Just as we had all heard of Chip and Chet, so too did Gareth have a reputation. A wildly exaggerated reputation, mind you—I don’t think Gareth ever really broke anybody’s arm, not on purpose anyway, and he definitely never threw anybody off the cliffs at La Jolla—but with enough true grit in it to give even the none-too-bright McVees pause. After all, he really had once bested Bobby “Beaver” Binkowski and two of his buddies, all at least two or three years older, in a fair fight, widely witnessed by seemingly every kid in the neighborhood, even some who hadn’t moved there yet. So recess became a safer place for me that day; I was still prone to the humiliations of being picked last and tripping over my own feet, but my kinship to Gareth meant I got to keep my lunch money and get through fifth grade wedgie-free.

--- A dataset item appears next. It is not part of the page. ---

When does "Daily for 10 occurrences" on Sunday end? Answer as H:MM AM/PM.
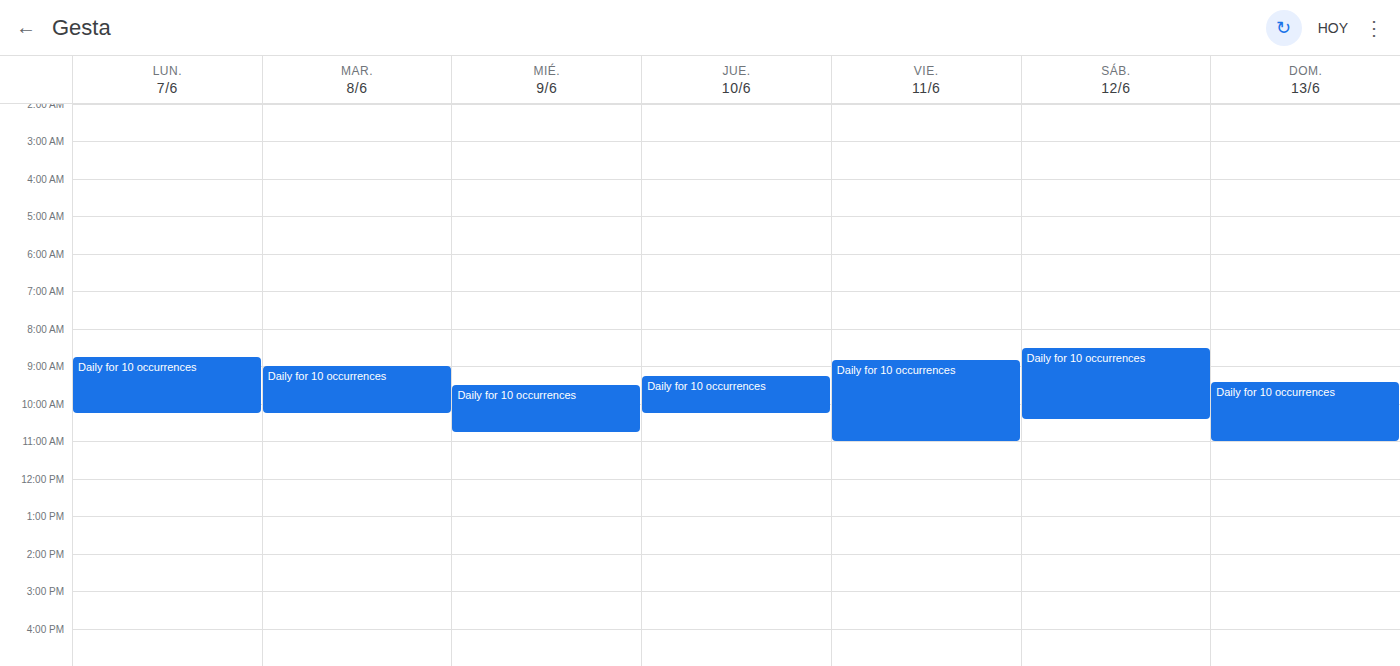
11:00 AM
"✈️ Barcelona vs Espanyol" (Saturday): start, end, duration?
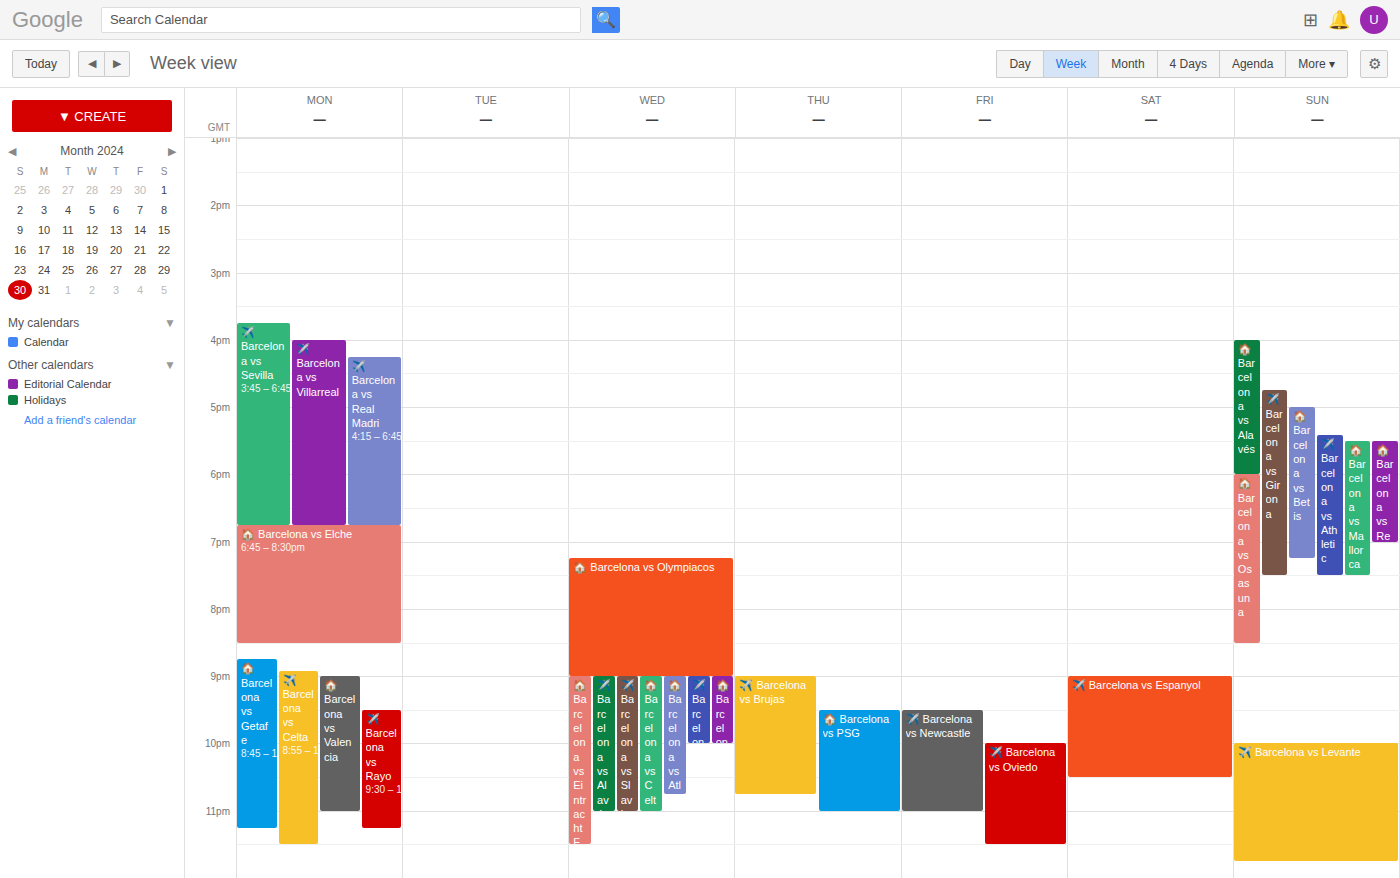
9:00 PM to 10:30 PM, 1 hour 30 minutes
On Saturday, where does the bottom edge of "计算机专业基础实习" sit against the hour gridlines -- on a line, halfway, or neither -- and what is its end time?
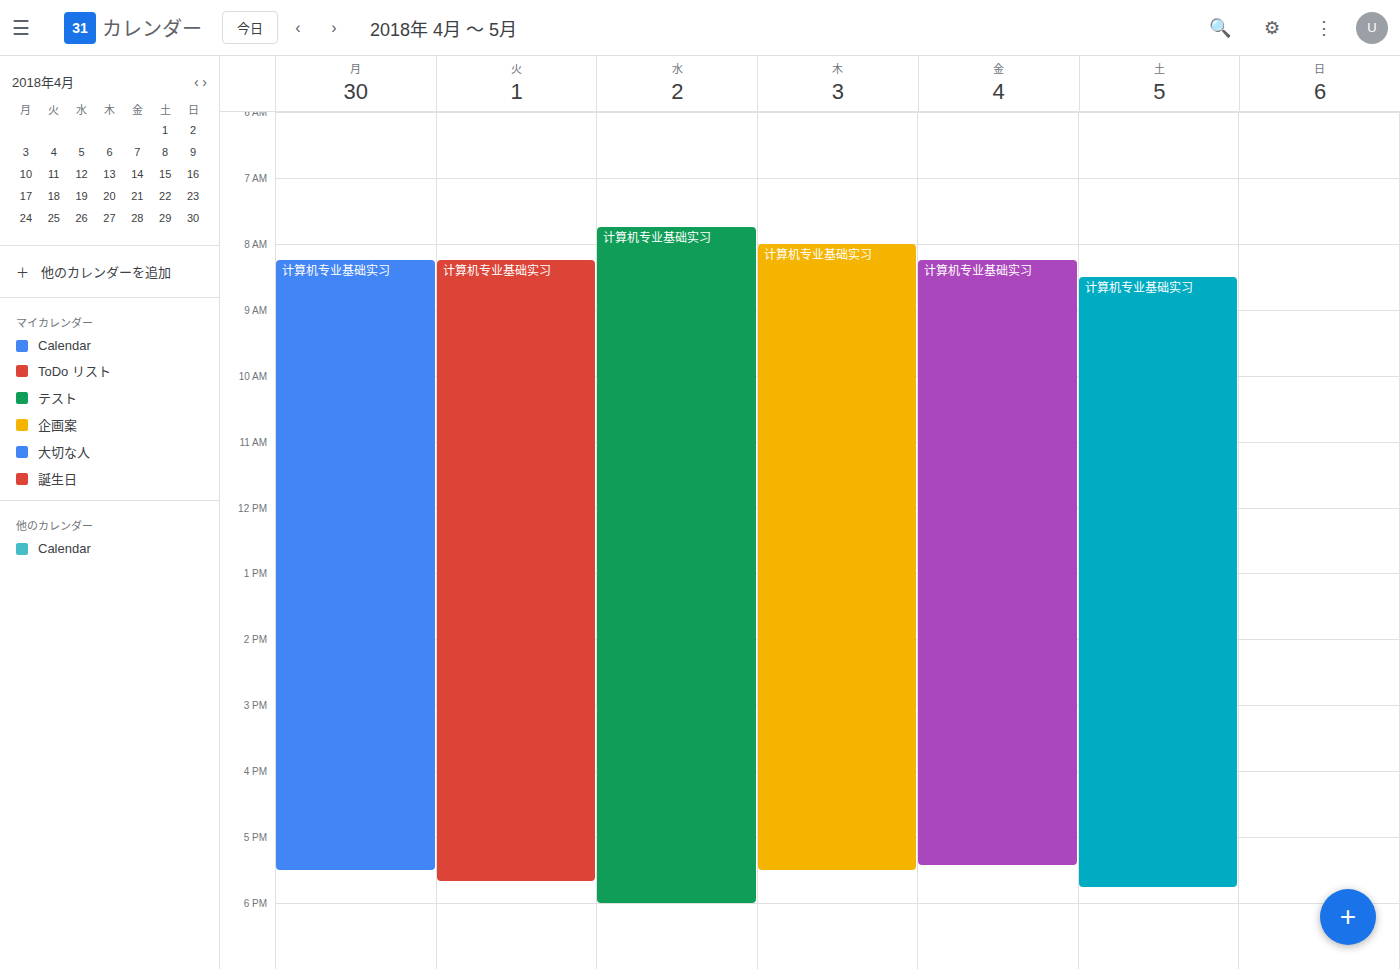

I just had time to wonder why I needed his protection now when he turned back to me and whispered, “Sorry, Gray.” Then he twisted my arm, and grabbed the eardrop out of my hand. The pain dropped me to my knees. The Ishim weapons came up, but they had to hesitate—Gareth was already wrapping his other arm around my neck. This action must have been the signal to the Apafans in the crowd; I caught sight of blankets being thrown off and several people rising with weapons firing. Then Gareth’s big gnarly fist swung around at my jaw and the lights went out.